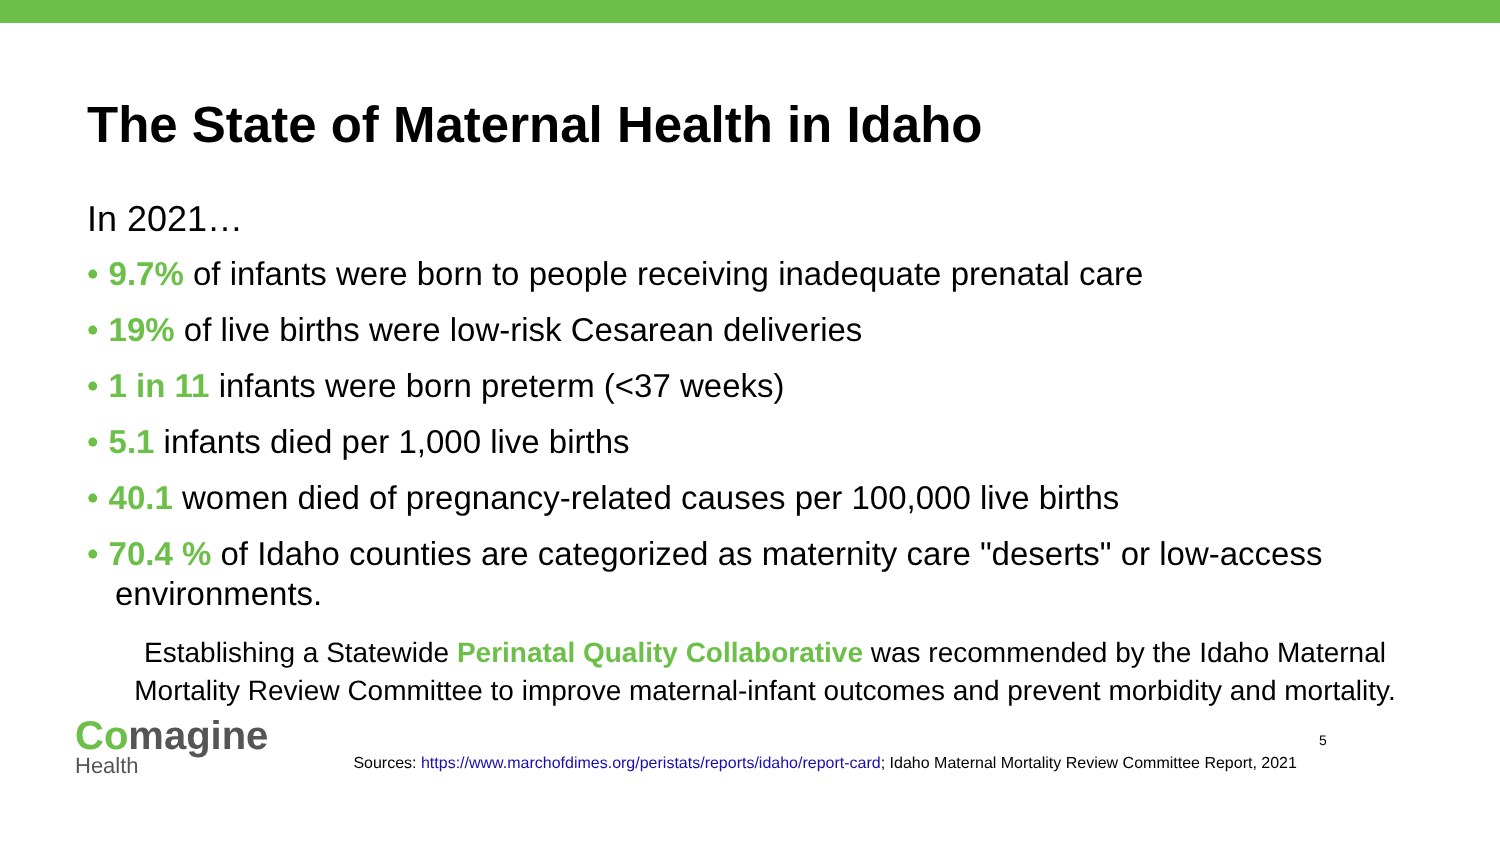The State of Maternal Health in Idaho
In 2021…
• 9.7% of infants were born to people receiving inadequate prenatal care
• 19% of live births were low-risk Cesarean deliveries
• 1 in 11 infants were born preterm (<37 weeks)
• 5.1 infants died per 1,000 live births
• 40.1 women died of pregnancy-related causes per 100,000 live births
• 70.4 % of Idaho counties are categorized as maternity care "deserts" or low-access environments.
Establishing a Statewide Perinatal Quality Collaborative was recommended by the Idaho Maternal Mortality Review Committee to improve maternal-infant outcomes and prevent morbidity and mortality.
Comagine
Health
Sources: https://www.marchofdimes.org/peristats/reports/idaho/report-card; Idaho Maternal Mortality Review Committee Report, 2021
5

Task goal:
Only the lines from the one containing "1,000 live births" to the end of the records should be repeated, exactly as they appear.

Reply to the task:
• 5.1 infants died per 1,000 live births
• 40.1 women died of pregnancy-related causes per 100,000 live births
• 70.4 % of Idaho counties are categorized as maternity care "deserts" or low-access environments.
Establishing a Statewide Perinatal Quality Collaborative was recommended by the Idaho Maternal Mortality Review Committee to improve maternal-infant outcomes and prevent morbidity and mortality.
Comagine
Health
Sources: https://www.marchofdimes.org/peristats/reports/idaho/report-card; Idaho Maternal Mortality Review Committee Report, 2021
5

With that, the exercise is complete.